* **Recorded information**:
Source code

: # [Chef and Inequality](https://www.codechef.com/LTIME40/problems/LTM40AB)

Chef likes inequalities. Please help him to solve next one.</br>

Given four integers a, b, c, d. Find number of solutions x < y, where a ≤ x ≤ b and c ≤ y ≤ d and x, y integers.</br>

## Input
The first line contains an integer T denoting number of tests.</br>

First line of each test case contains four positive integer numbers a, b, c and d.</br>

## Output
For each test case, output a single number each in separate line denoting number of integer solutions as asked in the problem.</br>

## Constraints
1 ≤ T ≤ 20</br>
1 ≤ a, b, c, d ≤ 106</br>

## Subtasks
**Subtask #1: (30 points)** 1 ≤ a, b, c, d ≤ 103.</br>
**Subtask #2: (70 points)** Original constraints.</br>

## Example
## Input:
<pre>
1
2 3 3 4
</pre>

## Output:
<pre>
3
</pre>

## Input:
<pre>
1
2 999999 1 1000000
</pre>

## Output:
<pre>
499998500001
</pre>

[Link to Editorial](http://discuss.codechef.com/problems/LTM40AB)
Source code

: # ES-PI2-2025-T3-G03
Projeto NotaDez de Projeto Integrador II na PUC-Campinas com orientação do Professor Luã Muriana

* **Instruction**:
Search the records for lines holding the word "codechef", then copy each line you find.

* **Solution to this exercise**:
: # [Chef and Inequality](https://www.codechef.com/LTIME40/problems/LTM40AB)
[Link to Editorial](http://discuss.codechef.com/problems/LTM40AB)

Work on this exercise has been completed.